Ce policy brief examine le marché du travail en Tunisie et identifie les caractéristiques du chômage, qui touche principalement les jeunes, les moins instruits et les diplômés du supérieur. Le chômage est principalement dû à un manque d’emplois pour les diplômés du supérieur, qui représentent une proportion importante des chômeurs. Pour réduire le chômage, il est nécessaire de stimuler la croissance économique et de créer des emplois dans les secteurs favorables à l’emploi des diplômés du supérieur, tels que les TIC, la recherche et l’innovation… Il est également crucial d’améliorer l’adéquation entre l’offre et la demande de travail, notamment en alignant les programmes de formation sur les besoins du marché de l’emploi. Les politiques visant à encourager l’entrepreneuriat et à faciliter l’accès au financement peuvent également stimuler la création d’emplois.

Introduction

L’emploi est, sans aucun doute, le principal levier de lutte contre la pauvreté et le premier moyen pour préserver la dignité humaine et vaincre l’exclusion sociale. La création de richesse et d’emplois repose sur la mobilisation et une dynamisation du secteur privé comme agent principal de cette création. Il faudra pour cela lever les contraintes communes à tout investisseur, entrepreneur ou producteur. Pour le long terme, il faut viser des emplois durables et rémunérateurs dans les différents secteurs de l’économie et, notamment, dans les secteurs identifiés comme porteurs ou moteurs : le secteur manufacturier, le tourisme, l’agriculture, la pêche et l’élevage, l’industrie de la construction, et les services à haute valeur ajoutée. 

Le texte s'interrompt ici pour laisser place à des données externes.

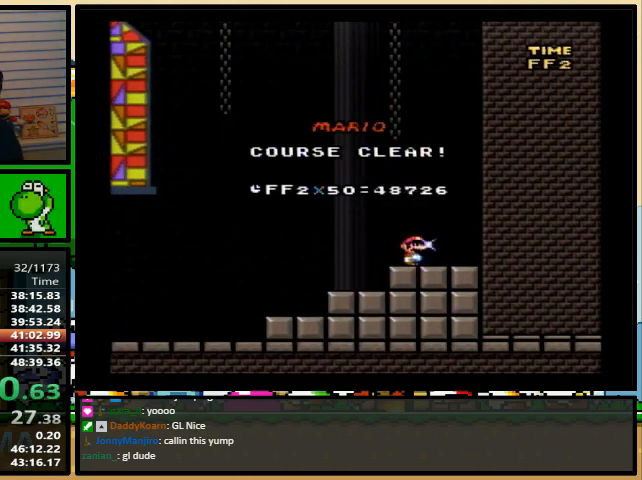
{"buttons": [], "events": []}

L’économie tunisienne vit actuellement la pire crise depuis l’indépendance, et il faudra du temps et une solide volonté politique pour en effacer ses traces sur le marché du travail. La reprise économique est une urgence absolue.

La mise en œuvre d’une stratégie qui assure une dynamique de créations d’emplois et en même temps qui arrive à préserver les emplois disponibles à travers une croissance soutenue tirée par de nouveaux secteurs innovants, à haute valeur ajoutée, en parallèle avec des politiques du marché du travail efficaces et souples, s’impose[1].

L’emploi et la lutte contre le chômage et la précarité doivent donc constituer l’une des premières priorités du programme économique et social du gouvernement. Partant d’un état des lieux actuel et d’une analyse critique du marché du travail en Tunisie, nous présenterons dans ce qui suit des propositions réalistes pour réduire le chômage.

Le chômage: diagnostic et ampleur

Le marché du travail en Tunisie est confronté à un grave problème de chômage, en particulier chez les jeunes de moins de 35 ans. Depuis 2007, le nombre de chômeurs a augmenté de près de moitié et affecte environ 4 personnes sur 5 de cette tranche d’âge. Le taux de chômage est plus élevé pour les personnes hautement instruites, avec un taux de chômage de 28%, dont 39,8% sont des diplômés du supérieur. De plus, le taux de chômage est particulièrement élevé chez les femmes diplômées du supérieur, dépassant 38%. Le taux de chômage est également plus élevé dans les gouvernorats de l’intérieur, atteignant plus de 42%, contre 23% sur le littoral, pour un taux de chômage global dépassant 15%[2].

En outre, le marché du travail tunisien est caractérisé par une persistance du faible taux d’activité des femmes, qui est à peine supérieur à 26%. La plupart des chômeurs sont des primo-demandeurs d’emploi et des travailleurs non permanents, soit environ 56%. Les non-diplômés du supérieur, en particulier les hommes, ont une attitude plus entrepreneuriale que les diplômés, avec 28% d’entre eux étant des travailleurs indépendants ou des chefs d’entreprise, contre seulement 9% des diplômés[3].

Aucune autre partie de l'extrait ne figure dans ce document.